Queenie the Doggie, who “always had the most fun, most all of the time,” is an instant Johnston classic. More celebration than lament, Queenie scampers through Johnston’s sun soaked memory backed by a half-country, half-calypso soundtrack. A children’s song, if not for the breezy delivery of the lyric that opens and closes the song: “Queenie the Doggie was a friend of mine/If only the money could save her now.” And also this: “Love is an illusion and it plays with your brain/It’s plain and it’s simple, it’s hard to explain.”
In “I Had Lost My Mind” Johnston flips the figurative upside down, and goes in search of his mind, not unlike one would search for a pet. His encounter with the lady at the Lost and Found is straight, sand-up comedy, as his “cute little bugger” is returned. “I said ‘Thank you, ma’am, I’m always losing that dang thing.’”

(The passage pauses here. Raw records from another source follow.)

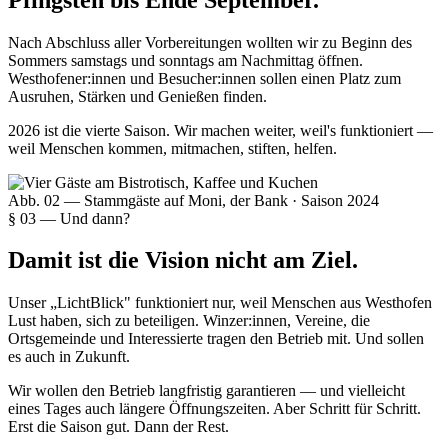
Nach Abschluss aller Vorbereitungen wollten wir zu Beginn des
Sommers samstags und sonntags am Nachmittag öffnen.
Westhofener:innen und Besucher:innen sollen einen Platz zum
Ausruhen, Stärken und Genießen finden.
2026 ist die vierte Saison. Wir machen weiter, weil's funktioniert —
weil Menschen kommen, mitmachen, stiften, helfen.
Abb. 02 — Stammgäste auf Moni, der Bank · Saison 2024
§ 03 — Und dann?
Damit ist die Vision nicht am Ziel.
Unser „LichtBlick" funktioniert nur, weil Menschen aus Westhofen
Lust haben, sich zu beteiligen. Winzer:innen, Vereine, die
Ortsgemeinde und Interessierte tragen den Betrieb mit. Und sollen
es auch in Zukunft.
Wir wollen den Betrieb langfristig garantieren — und vielleicht
eines Tages auch längere Öffnungszeiten. Aber Schritt für Schritt.
Erst die Saison gut. Dann der Rest.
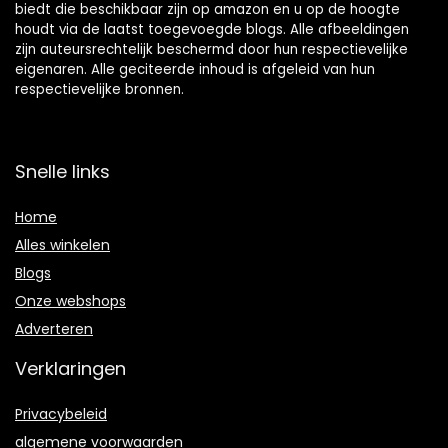
biedt die beschikbaar zijn op amazon en u op de hoogte
houdt via de laatst toegevoegde blogs. Alle afbeeldingen
zijn auteursrechtelijk beschermd door hun respectievelijke
eigenaren. Alle geciteerde inhoud is afgeleid van hun
respectievelijke bronnen.
Snelle links
Home
Alles winkelen
Blogs
Onze webshops
Adverteren
Verklaringen
Privacybeleid
algemene voorwaarden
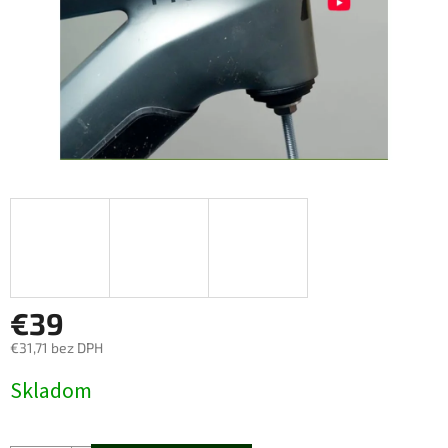
€39
€31,71 bez DPH
Jednotková
Skladom
cena:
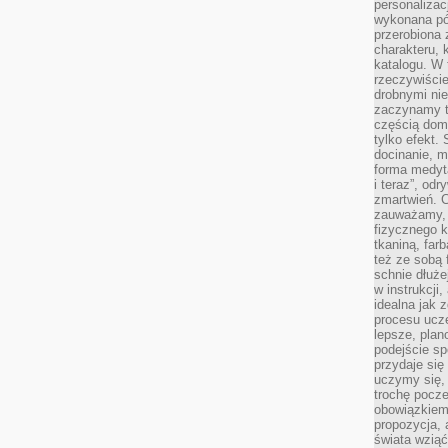
personalizac
wykonana pó
przerobiona 
charakteru, 
katalogu. W 
rzeczywiście
drobnymi ni
zaczynamy tr
częścią domo
tylko efekt.
docinanie, m
forma medyt
i teraz”, od
zmartwień. C
zauważamy, 
fizycznego 
tkaniną, far
też ze sobą 
schnie dłuże
w instrukcji
idealna jak 
procesu ucze
lepsze, plan
podejście sp
przydaje się
uczymy się,
trochę pocz
obowiązkiem 
propozycja,
świata wziąć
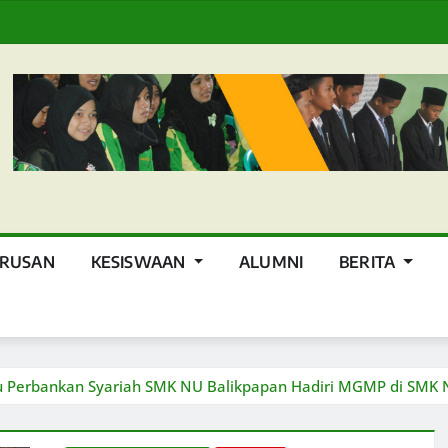
URUSAN
KESISWAAN
ALUMNI
BERITA
ru Perbankan Syariah SMK NU Balikpapan Hadiri MGMP di SMK 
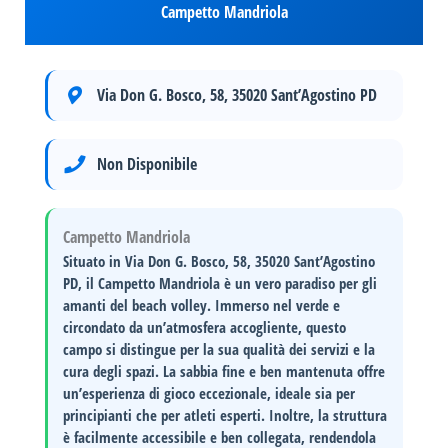
Campetto Mandriola
Via Don G. Bosco, 58, 35020 Sant’Agostino PD
Non Disponibile
Campetto Mandriola
Situato in
Via Don G. Bosco, 58, 35020 Sant’Agostino
PD
, il
Campetto Mandriola
è un vero paradiso per gli
amanti del beach volley. Immerso nel verde e
circondato da un’atmosfera accogliente, questo
campo si distingue per la sua
qualità dei servizi
e la
cura degli spazi
. La sabbia fine e ben mantenuta offre
un’esperienza di gioco eccezionale, ideale sia per
principianti che per atleti esperti. Inoltre, la struttura
è facilmente accessibile e ben collegata, rendendola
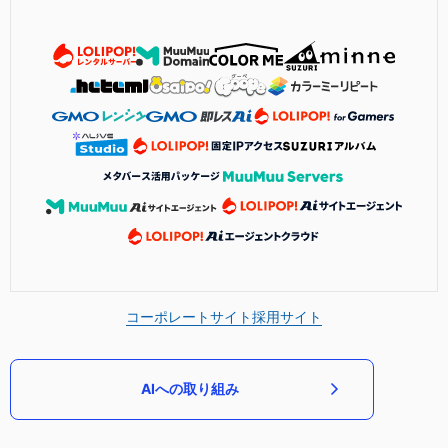
コーポレートサイト
採用サイト
AIへの取り組み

The quasi-anthemic rocker, “Fake Records of Records of Rock and Roll” disses the music world and lays down the mid-tempo boogie! Johnston isn’t happy with the bands or the fans these days. “Well, it sounds just like shit to me -- Fake records of rock and roll/The ruin of history -- Fake records of rock and roll/Can’t even get down and boogie --Fake records of rock and roll -- Look out!”
And finally, from the spacey, acoustic-driven opener, “Mind Movies,” a few lines for comparison with the above quoted passage from Eli Jaxon-Bear:
“You make a lot of movies in your mind and you sure are impossibly unkind. I am nowhere to be seen. I’m out to lunch. And I don’t want things to turn out wrong. I’m just a psycho trying to write a song. And talk is cheap. I’m just a creep for your love. You never were a zero ‘til you died. You make a lot of movies in your mind and you sure are impossibly unkind. And I love you so. And I can’t let go.”
Which passage says more about the “human condition?” Which teaches or informs? Which one smells of dishonesty? Honestly, side by side, which passage appears the product of madness?